Sipping a Meantime Pale Ale and studying the menu whilst nibbling on the complimentary popcorn served in a chipped enamel mug, I mentally wrestled with what to order. It’s such an unusual menu, filled with such interesting things it’s hard to know what to try first.


Egg and Soldiers arrived, a shelled, runny boiled egg, coated in a spicy crust with toast for dipping. Something different, but perhaps a bit too conventional when stacked up against the sheer awesomeness of the next dish to appear.


Truffled egg toast. A thick square of toasted white bread, with a square hollow cut into it, which is then filled with beaten eggs and truffle oil, and then finally surrounded by melted fontina cheese was very good indeed. Rich, oozing and just a bit decadent. I liked it a lot.


A Ground Beef and Bone Marrow Slider appeared next. (A Slider, in case you’re not aware is a mini burger). A skewered mini bun of melted cheese smothered meatiness. It was very nice indeed, but I’ve been thinking about the price. It was £4.50, which in itself isn’t terribly expensive…but, just a short walk from here you can get arguably the best burger in London, the Hawksmoor Burger with triple cooked chips for £15. The dilemma in my mind is, do three £4.50 sliders add up to the wonder that is a Hawksmoor burger and chips? I’m inclined to think no. Although in the context of the whole small snack menu, they work – I just think they might be a tad overpriced.

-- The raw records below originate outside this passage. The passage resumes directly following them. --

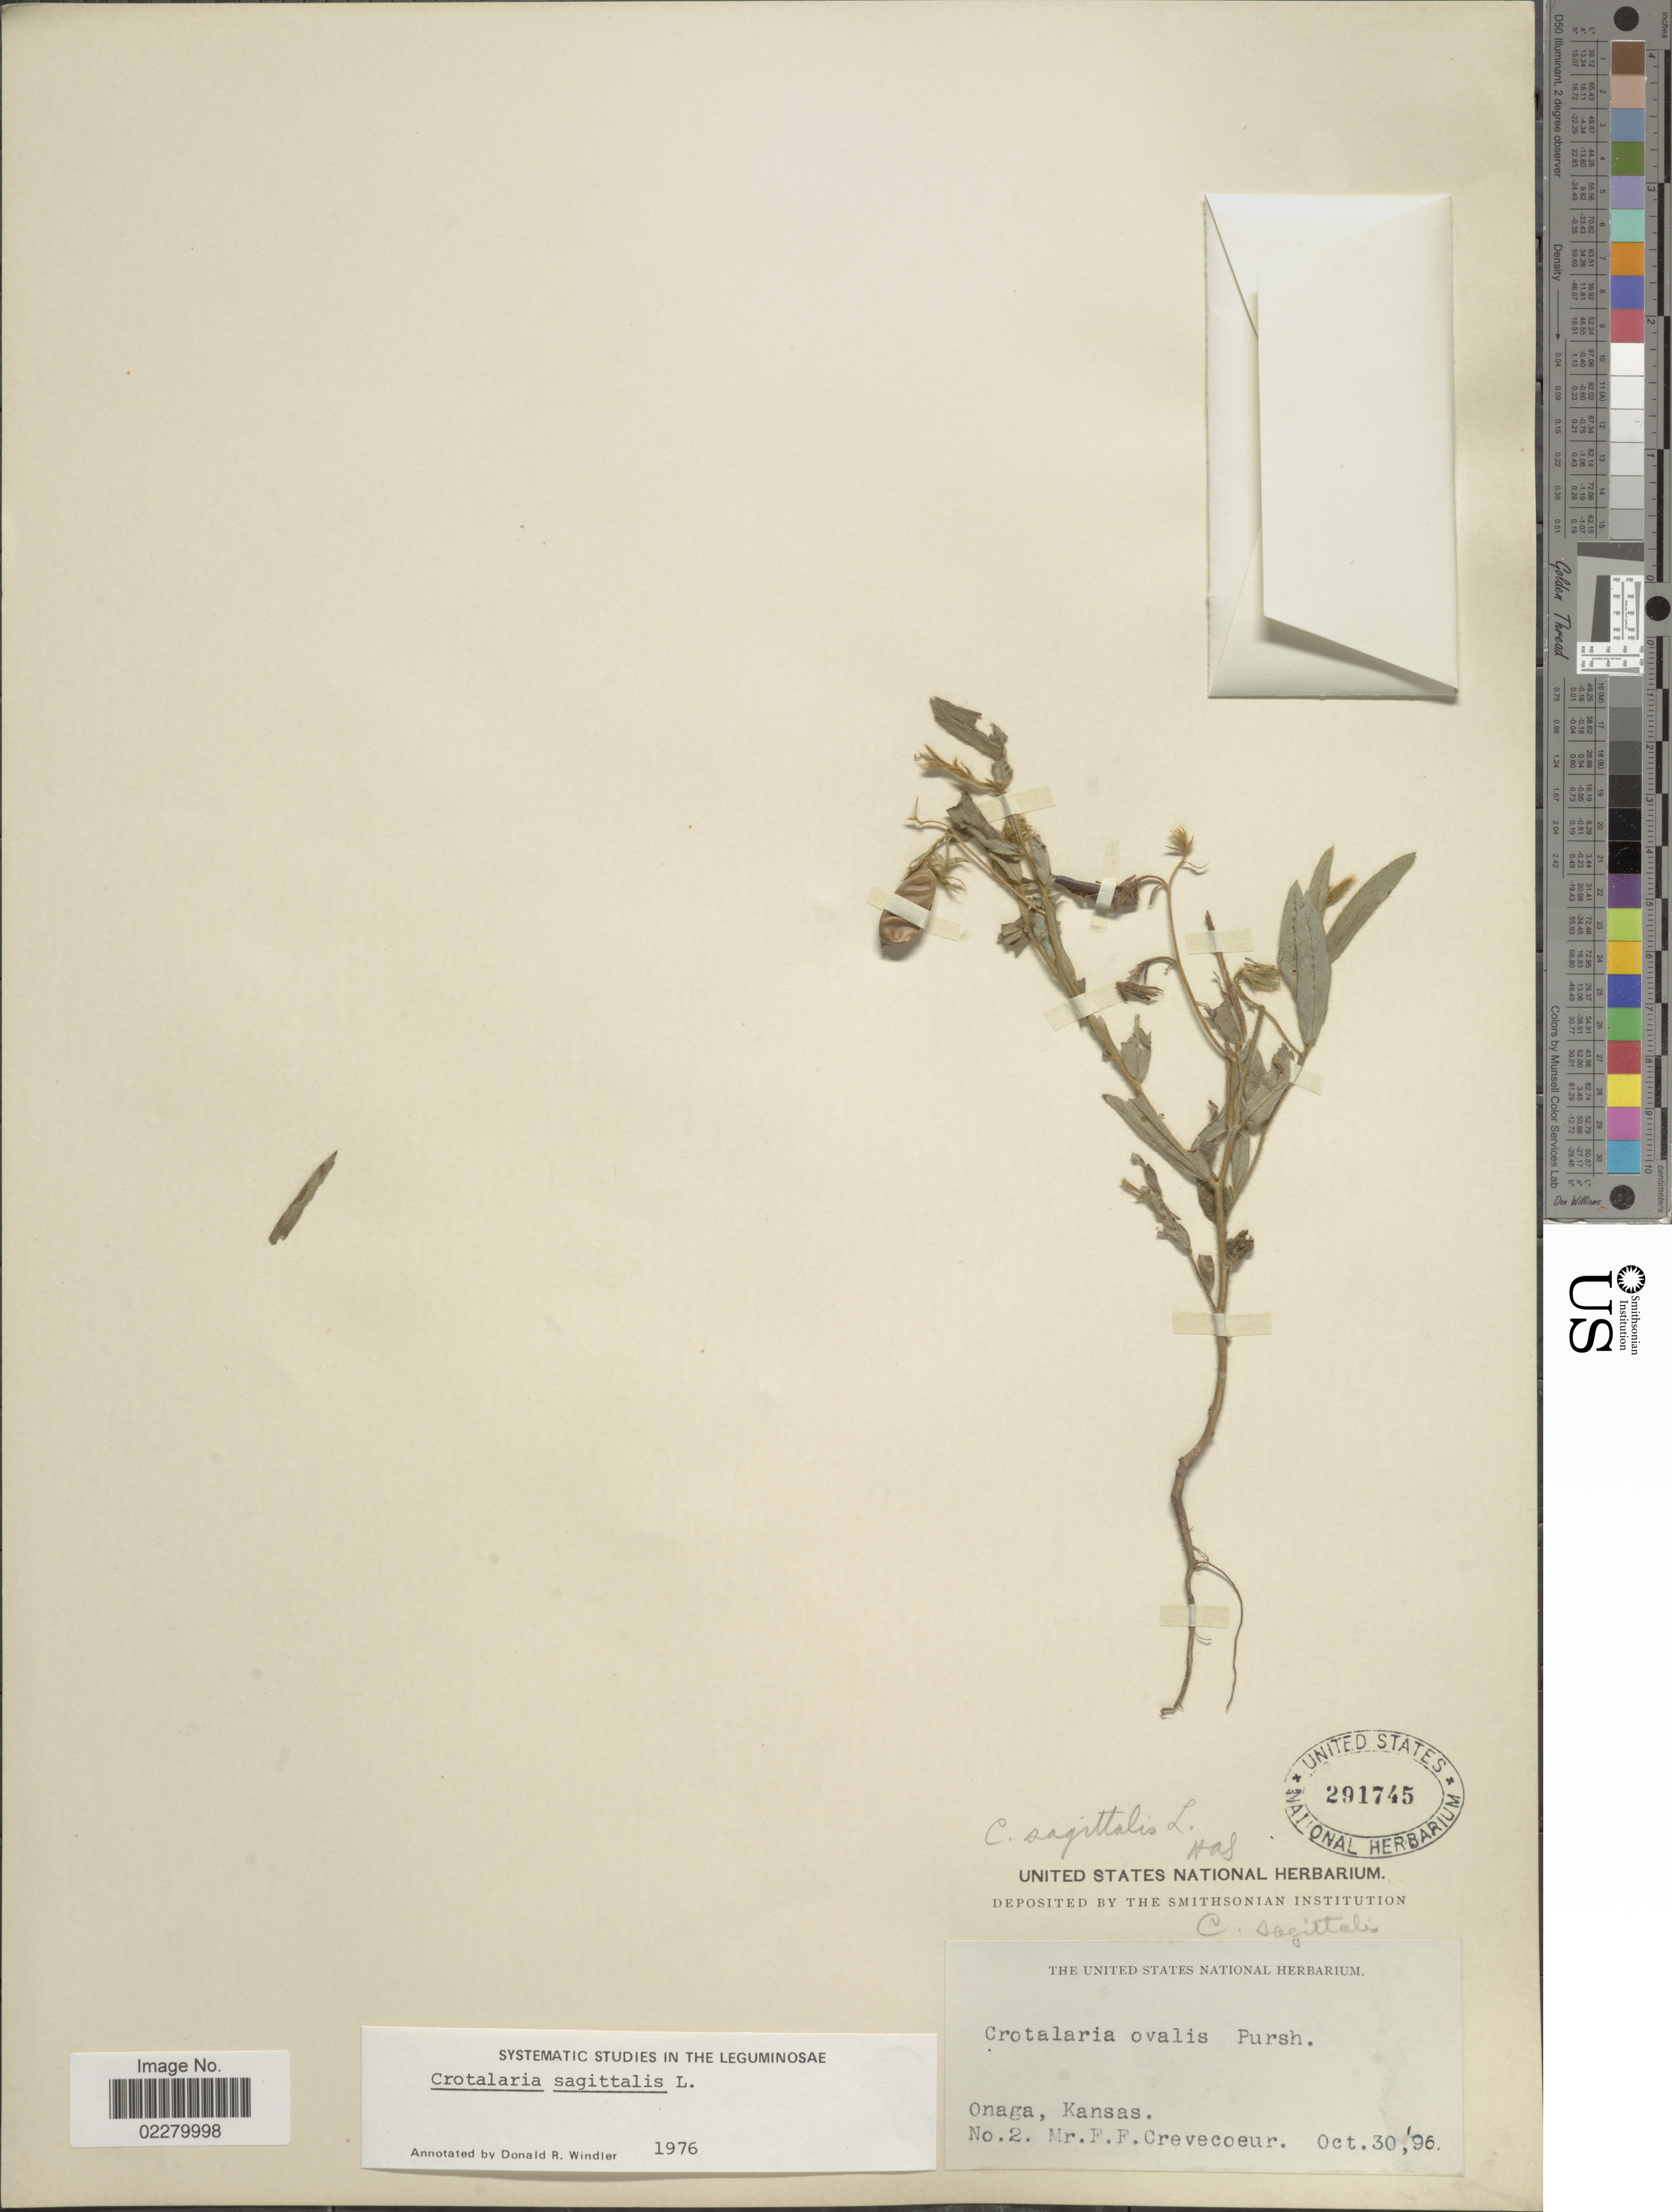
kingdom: Plantae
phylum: Tracheophyta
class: Magnoliopsida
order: Fabales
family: Fabaceae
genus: Crotalaria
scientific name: Crotalaria sagittalis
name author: L.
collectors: F. F. Crevecoeur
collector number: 2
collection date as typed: Transcribed d/m/y: 30/10/96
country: United States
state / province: Kansas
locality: Onaga, Kansas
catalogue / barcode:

Eggplant chips with fennel yoghurt were beautifully crisp, with a nice aniseed kick from the dip. I could have sat whiling away the hours munching on these whilst drinking beer all day.


I was intrigued by the Peanut Butter and Jelly Sandwich, which turned out to be a couple of slices of peanut butter ice cream, sprinkled with crispy peanut ‘bits’ and filled with Jam. It was absolutely cracking, but definitely one for sharing as I found it a bit too sweet to finish on my own. (Although I managed…of course).

Spuntino is a very hard place to dislike. It’s extremely accessible and informal, the menu design, the bar stool eating and the lack of reservations invite both quick grazing and longer drawn out meals. In fact, I suspect propping up the bar here will be a very pleasant way to spend a few hours.

But what I like most is… it’s different.

Where identi-kit restaurants and bars, each with menus practically identical to each other blight our land from top to bottom, Spuntino is breaking new ground. They really are doing their own thing with a menu packed full of interesting new ideas and twists. It’s innovative, eccentric and therefore utterly cool. I applaud and cheer them for this heartily. I will be back, soon.

Spuntino
61 Rupert Street
W1D 7PW

http://www.spuntino.co.uk

*Edited to add*
I've just been reliably informed that there is a full size burger available at Spuntino, priced at £8. But just like the famous burger at Joe Allen, it's not actually on the menu.